---- DATA SUPPLIED
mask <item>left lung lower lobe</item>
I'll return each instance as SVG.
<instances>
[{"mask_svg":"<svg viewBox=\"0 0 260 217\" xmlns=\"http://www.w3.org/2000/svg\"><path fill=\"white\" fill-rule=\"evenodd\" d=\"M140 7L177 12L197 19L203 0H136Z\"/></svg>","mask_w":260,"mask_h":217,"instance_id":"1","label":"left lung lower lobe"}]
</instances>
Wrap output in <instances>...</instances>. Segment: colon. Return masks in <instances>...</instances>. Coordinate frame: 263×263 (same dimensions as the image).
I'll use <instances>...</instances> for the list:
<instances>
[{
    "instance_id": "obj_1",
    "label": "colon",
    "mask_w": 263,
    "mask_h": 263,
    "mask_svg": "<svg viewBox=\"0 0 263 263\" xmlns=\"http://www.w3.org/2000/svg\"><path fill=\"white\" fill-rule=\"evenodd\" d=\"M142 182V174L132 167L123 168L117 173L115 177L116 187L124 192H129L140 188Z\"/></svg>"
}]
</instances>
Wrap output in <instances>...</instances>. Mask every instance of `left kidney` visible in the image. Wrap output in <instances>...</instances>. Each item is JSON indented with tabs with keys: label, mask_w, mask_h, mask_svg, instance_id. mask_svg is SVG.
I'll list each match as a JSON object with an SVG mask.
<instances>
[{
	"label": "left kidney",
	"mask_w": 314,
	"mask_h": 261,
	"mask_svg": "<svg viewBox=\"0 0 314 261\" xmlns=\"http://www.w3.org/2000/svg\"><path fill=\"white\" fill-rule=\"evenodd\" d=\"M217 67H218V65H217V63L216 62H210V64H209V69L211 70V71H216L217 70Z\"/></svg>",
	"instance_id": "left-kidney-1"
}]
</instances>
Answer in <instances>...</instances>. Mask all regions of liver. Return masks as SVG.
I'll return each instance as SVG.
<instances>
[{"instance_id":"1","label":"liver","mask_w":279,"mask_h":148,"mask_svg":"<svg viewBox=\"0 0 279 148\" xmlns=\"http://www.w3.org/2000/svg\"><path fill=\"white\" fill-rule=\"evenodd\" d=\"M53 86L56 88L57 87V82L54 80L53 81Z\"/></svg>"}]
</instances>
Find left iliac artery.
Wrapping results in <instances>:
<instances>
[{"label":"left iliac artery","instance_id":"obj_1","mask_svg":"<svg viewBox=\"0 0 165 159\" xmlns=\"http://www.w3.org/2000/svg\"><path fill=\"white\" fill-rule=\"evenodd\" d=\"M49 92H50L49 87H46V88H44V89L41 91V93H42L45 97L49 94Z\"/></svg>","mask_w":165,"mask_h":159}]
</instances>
--------
§ DO THIS
How many lines in the data above contain the string "colon", with case counting? Reply with the number alone.

§ THE ANSWER
2